Moolabandhasana ou variantes de pose de verrouillage de racine
De nombreux étirements et accessoires peuvent être utilisés pour rendre l’asana facile pour les débutants car il s’agit d’un asana avancé. L’une des variantes de Moolabandhasana ou The Root Lock Pose est Bhadrasana ou The Gracious Pose.
Bhadrasana ou la pose gracieuse : Bhadrasana ou la pose gracieuse est considérée comme l’une des meilleures poses pour activer le Muladhara Chakra et peut être réalisée comme une variante de Moola bandha ou de la pose Root Lock.

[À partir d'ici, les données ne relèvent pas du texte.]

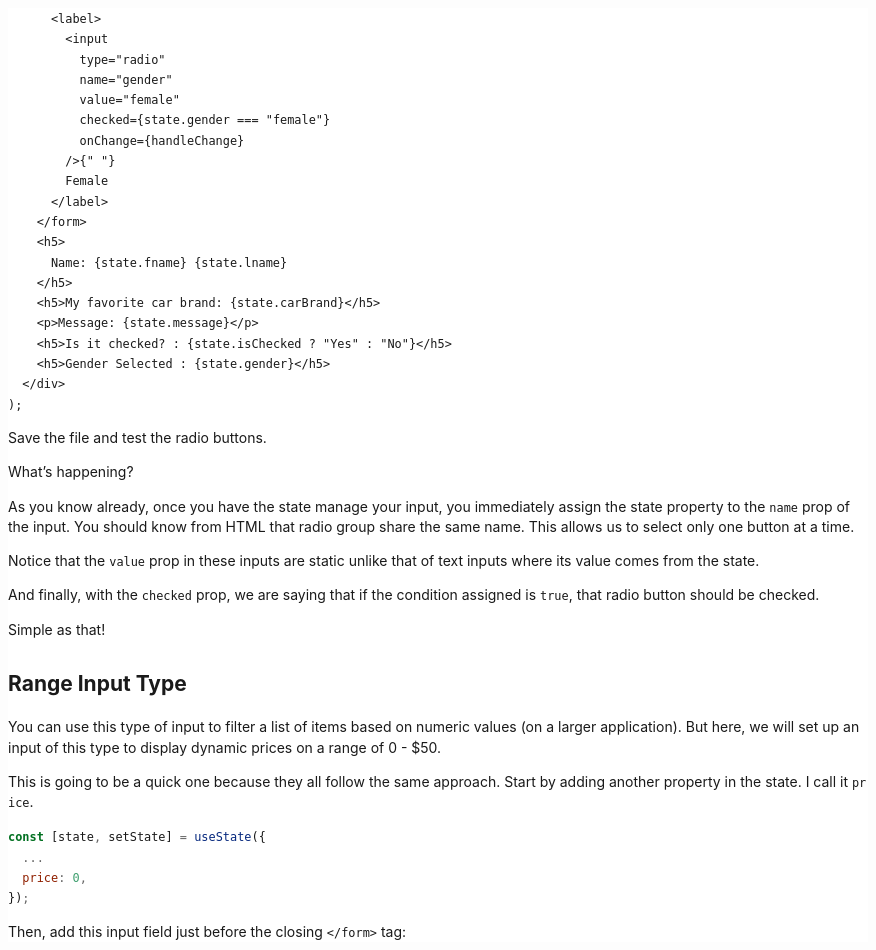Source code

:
 ```jsx{5-25,33}
      <label>
        <input
          type="radio"
          name="gender"
          value="female"
          checked={state.gender === "female"}
          onChange={handleChange}
        />{" "}
        Female
      </label>
    </form>
    <h5>
      Name: {state.fname} {state.lname}
    </h5>
    <h5>My favorite car brand: {state.carBrand}</h5>
    <p>Message: {state.message}</p>
    <h5>Is it checked? : {state.isChecked ? "Yes" : "No"}</h5>
    <h5>Gender Selected : {state.gender}</h5>
  </div>
);
```

Save the file and test the radio buttons.

What’s happening?

As you know already, once you have the state manage your input, you immediately assign the state property to the `name` prop of the input. You should know from HTML that radio group share the same name. This allows us to select only one button at a time.

Notice that the `value` prop in these inputs are static unlike that of text inputs where its value comes from the state.

And finally, with the `checked` prop, we are saying that if the condition assigned is `true`, that radio button should be checked.

Simple as that!

## Range Input Type

You can use this type of input to filter a list of items based on numeric values (on a larger application). But here, we will set up an input of this type to display dynamic prices on a range of 0 - \$50.

This is going to be a quick one because they all follow the same approach. Start by adding another property in the state. I call it `price`.

```js
const [state, setState] = useState({
  ...
  price: 0,
});
```

Then, add this input field just before the closing `</form>` tag:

Étapes pour faire Bhadrasana ou la pose gracieuse :
- Asseyez-vous avec les jambes allongées sur le sol ou sur le tapis de yoga pour entrer dans Bhadrasana ou The Gracious Pose.
- Pliez les deux jambes et rapprochez-les l’une de l’autre. Assurez-vous que les âmes des pieds doivent se toucher.
- Utilisez les mains pour tenir les orteils des pieds.
- Tirez les jambes vers le périnée pour entrer dans Bhadrasana ou The Gracious Pose
- Les jambes doivent reposer sur le sol, toucher le sol.
- Gardez la colonne vertébrale droite et détendez le tronc, en particulier les épaules.
- Maintenez cette pose finale aussi longtemps que confortable.